DOHA, Mar 25 – DNA analysis has become a potent weapon against the multi-billion-dollar traffic in wild animals and by-products, from ivory to tiger-bone wine to turtles cooked alive in top Asian restaurants, experts said.
The black market in endangered fauna and flora is driven by a global demand for exotic pets, precious jewellery, forbidden foods and potions with alleged curative and sex-boosting powers, the experts told a UN conference.
In the last decade, organised criminal networks drawn by a low-risk, high-profit business — especially in Asia, where much of the trade is centered — have made things worse.
But new gene-based investigative methods are helping resource-starved wildlife police even the playing field, at least a bit.
They have led to arrests, and can put the lie to claims by some vendors that the illicit wildlife they openly peddle is farm-raised or from non-endangered species.
"There is a lot of laundering of animals taken from the wild through captive breeding facilities," said John Sellar, the top enforcement official at the Convention on International Trade in Endangered Species (CITES).
Meeting in Doha during the past 13 days, CITES is the only convention with the power to ban or restrict cross-border commerce in animals, plants and their derivatives.
Until recently, it was often impossible to determine whether an ivory carving purchased in, say, Bangkok was made from legally from the tusk of a domesticated Asian elephant or illegally from its African cousin.
But today a simple DNA test costing a couple of hundred dollars can spot the contraband.
In November, it uncovered a major cache of African ivory in Thailand and led to the arrest of two men.
The evidence for that and other busts was processed at a forensics lab in Ashland, Oregon run by the US government and frequently used for CITES-related cases.
"It is the only one in the world dedicated to serving wildlife crime," explained Benito Perez, chief law enforcement officer for the US Fish and Wildlife Service.
The same methods were applied in a recent case involving sea turtles, he said.
"We bought products that we suspected were made of protected sea turtle skin, and all we had to do is determine what species it came from," he said.
But matching requires a reference library of genetic information, which only exists today for a handful of species.
"We have a large database of DNA profiles for elephants, tigers and sturgeon," the source of caviar, said Sellar.
But for hundreds of other species the database-building groundwork has yet to be done.
In the case of African elephants, which spurred acrimonious debate in Doha and at every CITES meeting in the three decades, DNA fingerprinting has already moved to the next level.
A nugget of ivory can tell University of Washington professor Steve Wasser not only which species of elephant it came from but where in Africa the animal once roamed.
"To track elephants genetically, you have to develop a genetic map of across the entire continent," Wasser said in an interview.
The least invasive way to do so was by collect dung samples, a project that took nearly a decade.
But two problems remained: genetic variation linked to region was limited, and the standard method for extracting DNA heat damaged its molecular structure.

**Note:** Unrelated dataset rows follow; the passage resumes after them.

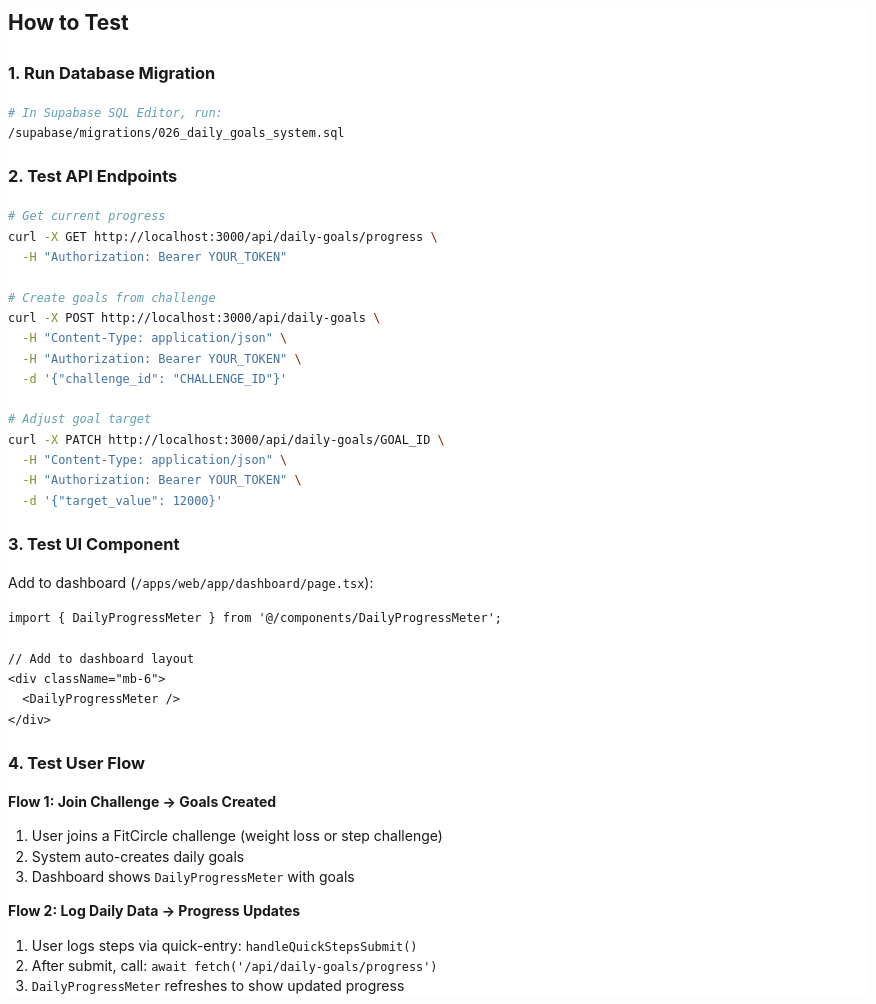 ## How to Test

### 1. Run Database Migration

```bash
# In Supabase SQL Editor, run:
/supabase/migrations/026_daily_goals_system.sql
```

### 2. Test API Endpoints

```bash
# Get current progress
curl -X GET http://localhost:3000/api/daily-goals/progress \
  -H "Authorization: Bearer YOUR_TOKEN"

# Create goals from challenge
curl -X POST http://localhost:3000/api/daily-goals \
  -H "Content-Type: application/json" \
  -H "Authorization: Bearer YOUR_TOKEN" \
  -d '{"challenge_id": "CHALLENGE_ID"}'

# Adjust goal target
curl -X PATCH http://localhost:3000/api/daily-goals/GOAL_ID \
  -H "Content-Type: application/json" \
  -H "Authorization: Bearer YOUR_TOKEN" \
  -d '{"target_value": 12000}'
```

### 3. Test UI Component

Add to dashboard (`/apps/web/app/dashboard/page.tsx`):

```tsx
import { DailyProgressMeter } from '@/components/DailyProgressMeter';

// Add to dashboard layout
<div className="mb-6">
  <DailyProgressMeter />
</div>
```

### 4. Test User Flow

**Flow 1: Join Challenge → Goals Created**
1. User joins a FitCircle challenge (weight loss or step challenge)
2. System auto-creates daily goals
3. Dashboard shows `DailyProgressMeter` with goals

**Flow 2: Log Daily Data → Progress Updates**
1. User logs steps via quick-entry: `handleQuickStepsSubmit()`
2. After submit, call: `await fetch('/api/daily-goals/progress')`
3. `DailyProgressMeter` refreshes to show updated progress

Wasser looked at so-called "junk DNA," the 99 percent of genetic material that is not genes. Because these regions are more subject to mutation, he reasoned correctly, minor differences within herds were likely to show up.
Using a liquid nitrogen as a medium, he also found a way to crush the ivory without heating it.
The method revealed recent multi-tonne seizures of ivory in Asia came in significant measure from Tanzania and Zambia.
The findings helped sink proposals in Doha by both countries to carry out one-time sales of ivory stocks, bids based in part on the contention their populations were well managed.
They also showed poaching was concentrated geographically, suggesting the involvement of highly-organised crime networks able to execute large-scale raids.
Still, it may be years before DNA testing becomes routine, experts say.
"DNA analysis has major potential, but has not yet had a significant impact — it is difficult to use as a tool a remains pretty costly," said Holly Dublin, head of the Elephants Specialist Group of the International Union for the Conservation of Nature.